Spock saw flashes of light, he heard a roaring in his ears, he could feel the creamy warmth of Kirk's body all around his most sensitive part. Kirk had a gift of contracting the muscles of his buttocks - oh, he was squeezing the most perfect ecstasy out of Spock!

"Kirk, you devil! I've never had a more desirable experience!"

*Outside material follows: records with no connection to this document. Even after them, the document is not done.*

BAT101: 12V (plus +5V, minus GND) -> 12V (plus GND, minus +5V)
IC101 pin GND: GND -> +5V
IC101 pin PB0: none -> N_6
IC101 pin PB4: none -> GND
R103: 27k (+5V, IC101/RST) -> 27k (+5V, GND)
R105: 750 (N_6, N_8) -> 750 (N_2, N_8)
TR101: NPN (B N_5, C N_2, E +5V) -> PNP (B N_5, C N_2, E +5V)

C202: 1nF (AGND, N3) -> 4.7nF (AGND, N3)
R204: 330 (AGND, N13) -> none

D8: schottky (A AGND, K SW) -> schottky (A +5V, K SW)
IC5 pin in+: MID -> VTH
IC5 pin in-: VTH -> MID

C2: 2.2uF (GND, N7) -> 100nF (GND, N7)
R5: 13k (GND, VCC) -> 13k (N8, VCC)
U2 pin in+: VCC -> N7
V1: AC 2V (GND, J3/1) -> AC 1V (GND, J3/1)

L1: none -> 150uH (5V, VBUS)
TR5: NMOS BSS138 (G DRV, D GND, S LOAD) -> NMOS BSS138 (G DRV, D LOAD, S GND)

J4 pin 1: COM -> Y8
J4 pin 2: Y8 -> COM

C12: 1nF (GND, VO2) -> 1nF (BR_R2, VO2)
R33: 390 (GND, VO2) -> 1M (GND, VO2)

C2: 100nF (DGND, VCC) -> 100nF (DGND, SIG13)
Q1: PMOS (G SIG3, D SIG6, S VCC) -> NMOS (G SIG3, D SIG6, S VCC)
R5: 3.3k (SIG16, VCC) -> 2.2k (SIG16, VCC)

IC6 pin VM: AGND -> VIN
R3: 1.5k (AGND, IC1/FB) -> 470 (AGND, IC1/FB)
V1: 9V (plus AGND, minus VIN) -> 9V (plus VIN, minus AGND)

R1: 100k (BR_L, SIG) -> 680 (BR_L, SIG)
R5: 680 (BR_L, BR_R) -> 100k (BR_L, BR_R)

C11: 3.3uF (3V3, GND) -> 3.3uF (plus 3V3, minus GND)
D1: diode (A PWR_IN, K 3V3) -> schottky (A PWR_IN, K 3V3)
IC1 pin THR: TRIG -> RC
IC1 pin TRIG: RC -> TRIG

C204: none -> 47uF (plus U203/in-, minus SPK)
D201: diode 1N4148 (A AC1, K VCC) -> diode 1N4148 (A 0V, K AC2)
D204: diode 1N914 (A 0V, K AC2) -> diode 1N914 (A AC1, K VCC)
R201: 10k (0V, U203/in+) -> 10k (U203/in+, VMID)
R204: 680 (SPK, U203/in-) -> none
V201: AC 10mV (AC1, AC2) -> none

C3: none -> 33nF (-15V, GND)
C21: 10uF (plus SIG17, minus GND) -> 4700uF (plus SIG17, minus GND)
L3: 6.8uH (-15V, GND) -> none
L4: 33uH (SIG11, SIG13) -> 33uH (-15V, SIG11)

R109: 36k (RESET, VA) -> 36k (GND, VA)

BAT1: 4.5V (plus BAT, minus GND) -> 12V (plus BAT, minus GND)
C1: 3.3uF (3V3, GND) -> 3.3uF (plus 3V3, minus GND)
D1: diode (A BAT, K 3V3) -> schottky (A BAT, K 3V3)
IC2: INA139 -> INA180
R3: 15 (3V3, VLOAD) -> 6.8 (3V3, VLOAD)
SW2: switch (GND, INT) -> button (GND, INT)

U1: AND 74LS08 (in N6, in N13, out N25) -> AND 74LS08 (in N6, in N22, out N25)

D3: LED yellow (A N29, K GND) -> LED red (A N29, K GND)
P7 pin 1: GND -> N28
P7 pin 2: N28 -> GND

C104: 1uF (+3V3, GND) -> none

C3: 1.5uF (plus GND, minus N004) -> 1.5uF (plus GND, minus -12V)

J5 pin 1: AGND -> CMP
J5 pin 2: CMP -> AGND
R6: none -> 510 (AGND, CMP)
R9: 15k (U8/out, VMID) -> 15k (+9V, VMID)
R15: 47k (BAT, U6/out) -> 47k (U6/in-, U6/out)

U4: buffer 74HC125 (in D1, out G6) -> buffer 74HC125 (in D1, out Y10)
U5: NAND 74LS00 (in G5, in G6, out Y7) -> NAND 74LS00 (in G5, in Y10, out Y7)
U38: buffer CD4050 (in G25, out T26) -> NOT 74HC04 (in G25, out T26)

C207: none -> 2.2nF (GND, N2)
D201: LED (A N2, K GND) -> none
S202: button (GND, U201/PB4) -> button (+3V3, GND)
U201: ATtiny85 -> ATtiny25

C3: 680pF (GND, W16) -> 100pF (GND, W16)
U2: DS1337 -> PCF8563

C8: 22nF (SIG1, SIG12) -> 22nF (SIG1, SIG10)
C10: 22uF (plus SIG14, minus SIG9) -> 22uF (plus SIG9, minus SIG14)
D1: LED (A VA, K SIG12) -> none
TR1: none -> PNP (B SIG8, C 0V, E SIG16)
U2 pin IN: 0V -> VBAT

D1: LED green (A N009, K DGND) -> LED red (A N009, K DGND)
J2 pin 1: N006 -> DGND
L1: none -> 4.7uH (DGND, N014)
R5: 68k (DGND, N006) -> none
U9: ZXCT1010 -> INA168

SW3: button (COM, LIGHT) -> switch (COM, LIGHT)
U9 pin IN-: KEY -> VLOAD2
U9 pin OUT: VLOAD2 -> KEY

"Your cock is like heaven to me, Spock!"

And then Spock began to feel his crisis approach; jerking furiously inside the plump arcs of Kirk's ass, he was going to make this experience last as long as he could. The narrow channel of Kirk's fundament was tightening around his prick; he could feel that he was at just the right angle to drive Kirk mad with joy. Then they both began to erupt against each other with gasping abandon.

They fell back in each other's arms.

"Spock, that was unearthly."

"Yes, quite," Spock said and kissed Jim, a slow open-mouthed kiss, and Jim leaned back against him. Then they slowly, lovingly disconnected themselves, and lay beside each other.

After a moment of companionate stroking, Spock spoke. "Jim, what are you doing this summer? We'll be spending the season at our lakeshore family home, and we'll need a driver. Excellent pay, not much work, long idle nights to while away. Better than plowing or whatever, I should think."

"Chekhov said you and your fiancÚ were getting married."

"Oh, Paulibus is an utter dunce. I'm not marrying Pringy this summer; that's next summer after I graduate."

"Pringy?"

"Pringy Von Gotrocks. Her father owns Vulcan Steelworks. Dads' idea that we marry, not mine, I assure you." Spock found Pringy clean and wholesome, but profoundly uninteresting. Not like the rosy bit of flesh beside him now. "Come, Kirk. Say yes, like a good chap."

"I won't have to room with that escapee from the Scopes trial, Monty, will I? I mean, in the servant's quarters at your swanky estate?"

"Hardly. I have my own suite of rooms, complete with a sleeping porch for a manservant. " He rolled over on Kirk. "I must say you are driving me wild. Do say yes."

Kirk gave him a look, mischievous as a flapper and just as easy.

"Here, Kirk, I'll buy you a motorbike." He thrust himself against Kirk, their softening organs gently nudging. Quite like a poem by old Walt Whitman!

"Say yes, now," Spock whispered again.

"Oh, you kid," Kirk purred back, "of course, I will," and they both leaned in again for a lingering kiss.

The End


::tap tap tap:: Is this thing on? Sunbeam here. As you can probably guess, I was supposed to write a tale about Spock getting hot for Kirk when they were trapped in a Jefferies tube. Well, I tried my best.

A personal footnote of no interest: when I was fifteen I bought a book for a dime at a yardsale; it was called "Compulsion" and Meyer Levin wrote it. "Compulsion" is a well-written fictionalization of the true story of Dickie Loeb and Babe Leopold, two college-boys/lovers who committed a famous thrill-murder in 1924 Chicago. The male-male sex scenes were so potently described that something began in me, a taste for something that hasn't ended 35 years later. This story is a warped tribute to that book.

And what is the Star Trek connection, you might ask?

Well in real life . . . Loeb and Leopold cruised a private boy's school looking for a victim; the victim they chose was Bobby Franks, but one of the boys they considered was a thirteen-year-old named Billy Chon. Billy Chon grew up and changed his name to William Shawn and became the long-time editor of the New Yorker, and, of course, father to . . . The GRAND NAGUS! That's right, Wallace Shawn's dad.

See, life makes sense! ::Beam!!!:: And don't nobody say Sunbeam never taught 'em nothing.